Exhalando un sonoro suspiro, Tzilla comenzó a informarle: todos estaban avisados de cuándo les tocaba el interrogatorio, y además, habían estudiado los antecedentes penales de todos los miembros del Departamento de Literatura sin encontrar nada fuera de lo común.

– ¿Qué significa eso? -el teléfono seguía comunicando y la irritación de Michael iba en aumento.

– Significa que tienen multas de tráfico, que Iddo Dudai participó en una manifestación no autorizada y que Aharonovitz se quejó una vez del ruido que hacían los vecinos. ¿Me estás escuchando?

Asintiendo mientras marcaba una vez más, Michael dijo:

– El viernes de la semana pasada hubo un seminario de departamento que se grabó para la televisión. Quiero ver esa grabación…, hoy.

Tzilla se levantó, rodeó la mesa, y antes de que Michael hubiera terminado la frase y de marcar, ya había sacado del cajón de arriba un papel y un bolígrafo mordisqueado y había tomado nota. Sus brazos se rozaron y percibió el olor de Michael, un aroma fresco, delicado. Se apresuró a apartar el brazo.

– Y, por favor, llama a la mujer de Tuvia Shai y dile que venga a que la interroguemos, y también a la mujer de Iddo Dudai.
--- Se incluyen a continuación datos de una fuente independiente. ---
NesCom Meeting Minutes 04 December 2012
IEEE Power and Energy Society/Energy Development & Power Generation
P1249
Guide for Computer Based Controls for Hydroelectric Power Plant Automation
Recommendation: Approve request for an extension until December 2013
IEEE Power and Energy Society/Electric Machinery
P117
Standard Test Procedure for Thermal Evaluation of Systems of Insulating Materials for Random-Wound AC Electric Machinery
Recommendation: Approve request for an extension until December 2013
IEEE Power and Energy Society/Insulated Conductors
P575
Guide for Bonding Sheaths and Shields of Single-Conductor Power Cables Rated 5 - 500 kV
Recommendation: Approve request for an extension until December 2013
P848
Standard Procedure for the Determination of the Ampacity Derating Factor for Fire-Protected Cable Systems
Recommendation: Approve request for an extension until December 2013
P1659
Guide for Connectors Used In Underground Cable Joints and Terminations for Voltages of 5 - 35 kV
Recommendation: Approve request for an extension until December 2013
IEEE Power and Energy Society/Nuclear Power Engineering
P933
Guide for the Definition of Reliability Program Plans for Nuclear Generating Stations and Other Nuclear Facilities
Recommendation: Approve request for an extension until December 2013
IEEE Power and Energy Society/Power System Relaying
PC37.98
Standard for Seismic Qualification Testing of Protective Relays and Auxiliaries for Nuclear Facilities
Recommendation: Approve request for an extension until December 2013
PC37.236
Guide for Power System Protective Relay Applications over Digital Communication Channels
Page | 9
– Ya te dije ayer -replicó Tzilla volviendo a sentarse frente a él- que si empiezas a buscar a todas las mujeres con las que se ha acostado, se te irá la vida en ello.
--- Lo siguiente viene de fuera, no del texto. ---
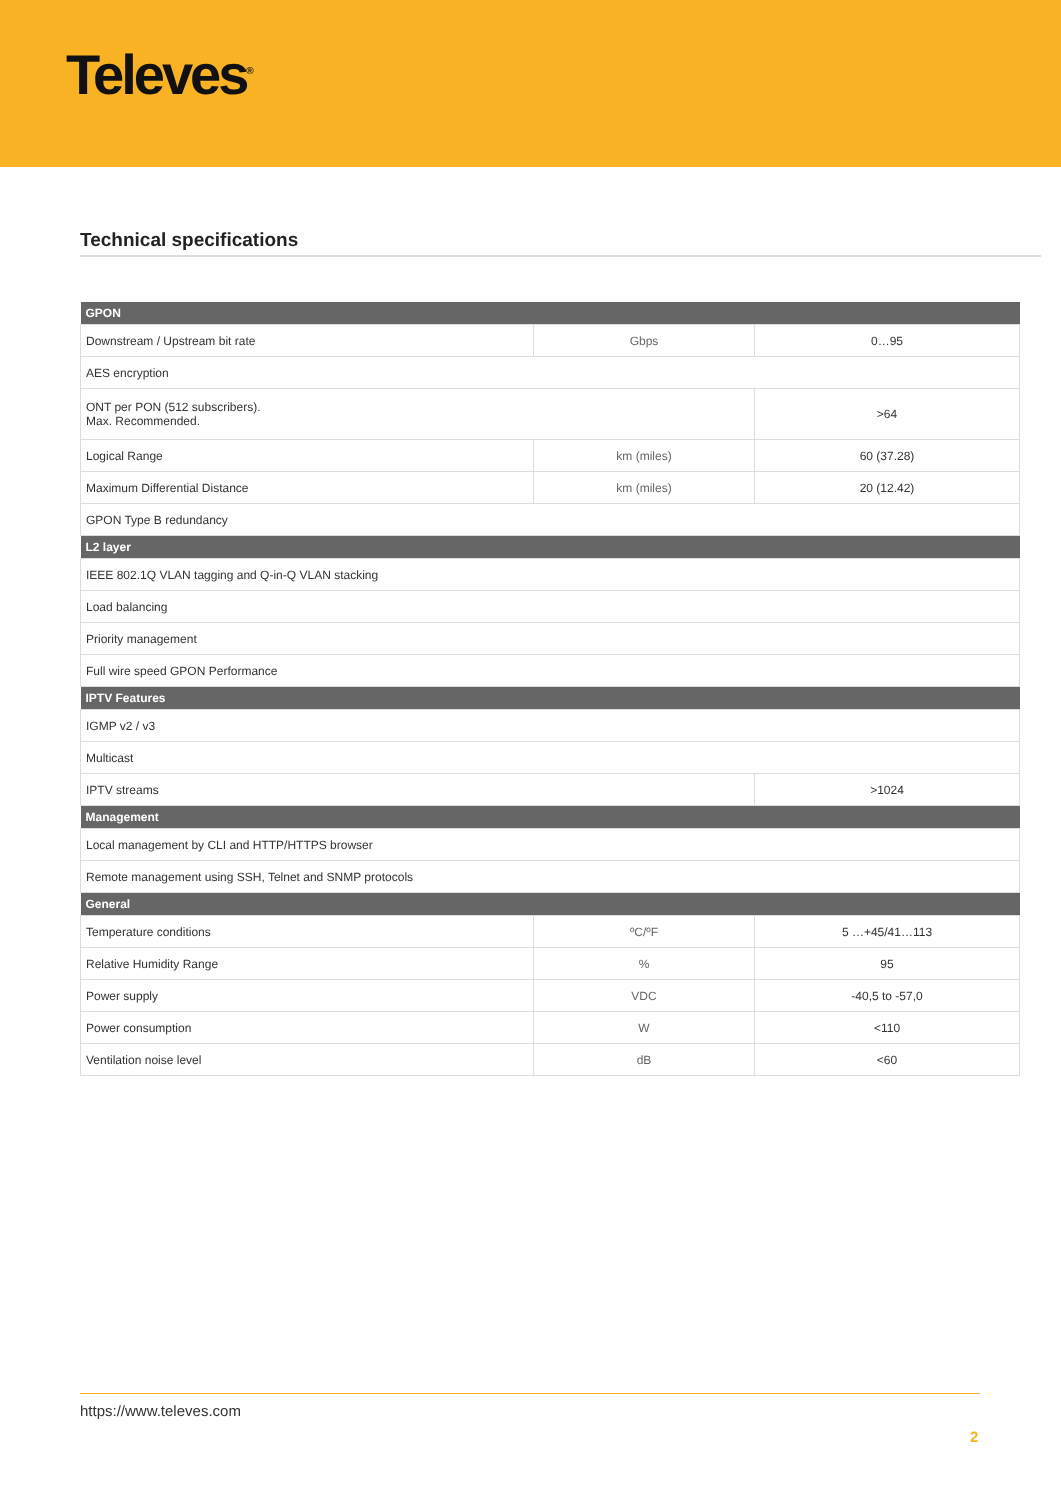Televes<sup>®</sup>
Technical specifications
| GPON | | |
| --- | --- | --- |
| Downstream / Upstream bit rate | Gbps | 0…95 |
| AES encryption | | |
| ONT per PON (512 subscribers). Max. Recommended. | | >64 |
| Logical Range | km (miles) | 60 (37.28) |
| Maximum Differential Distance | km (miles) | 20 (12.42) |
| GPON Type B redundancy | | |
| L2 layer | | |
| IEEE 802.1Q VLAN tagging and Q-in-Q VLAN stacking | | |
| Load balancing | | |
| Priority management | | |
| Full wire speed GPON Performance | | |
| IPTV Features | | |
| IGMP v2 / v3 | | |
| Multicast | | |
| IPTV streams | | >1024 |
| Management | | |
| Local management by CLI and HTTP/HTTPS browser | | |
| Remote management using SSH, Telnet and SNMP protocols | | |
| General | | |
| Temperature conditions | ºC/ºF | 5 …+45/41…113 |
| Relative Humidity Range | % | 95 |
| Power supply | VDC | -40,5 to -57,0 |
| Power consumption | W | <110 |
| Ventilation noise level | dB | <60 |
https://www.televes.com
2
Entonces alguien respondió a la llamada y Michael habló con el doctor Hirsh, del laboratorio de Criminalística, sin cesar de tamborilear sobre la mesa con los dedos. Tzilla salió y, cuando regresó con dos tazas de café, el folio que Michael tenía delante ya estaba lleno de anotaciones.

Michael tomó un sorbo de café, hizo una mueca y continuó hablando por teléfono. Transcurrieron algunos minutos antes de que Tzilla advirtiera que estaba hablando con otra persona.

– ¿Cuál es el problema? No puede ser difícil encontrar un modelo tan especial -y luego-: ¡Pero qué dices! ¿Cómo crees que vas a encontrarlo en el ordenador? ¿Desde cuándo los muertos dan parte de que les han robado el coche? Un Alfa Romeo GTV del año 1979. Registra a fondo toda la zona universitaria, el Monte Scopus…, ¡no voy a explicarte cómo tienes que trabajar! -colgó el auricular de un golpe.

– Está esperando afuera la secretaria del departamento…, no me acuerdo cómo se llama. Parece al borde del infarto. ¿Qué te ha dicho Hirsh? -preguntó Tzilla, sabiendo que de ahora en adelante no habría flirteo que valiera.

– El informe pericial no estará listo hasta pasado mañana; no pudo comenzar la autopsia hasta que recibió el mandamiento judicial, y el hecho de que no estuviera allí la familia ha complicado las cosas. Eli ha asistido a la autopsia.

Michael clavó los ojos en el papel que tenía delante, sabiendo muy bien qué expresión vería en el rostro de Tzilla al levantar la vista. Y, en efecto, tenía los labios fruncidos y los ojos fulgurantes, pero no dijo nada. Michael prefería evitarse las autopsias y Tzilla siempre se enfadaba porque eludiera ese deber y se contentase con recibir un informe de Eli. Pero Michael no estaba dispuesto a pasar el mal trago con cada nuevo caso. Estuvo a punto de decirle que cuando Eli fuera jefe de un EEI, él también podría mandar a un sustituto. En lugar de decírselo, volvió a mirar el papel y le explicó:

– La causa de la muerte ha sido una doble fractura en la base del cráneo, producida al parecer por un impacto contra el radiador. El forense que acudió al despacho ya lo había indicado: descubrió restos de sangre en el radiador. Hirsh dice que antes de caerse sobre el radiador ya estaba inconsciente, debido a la paliza recibida, y por eso se cayó. También tenía fracturadas algunas costillas, y hemorragias internas.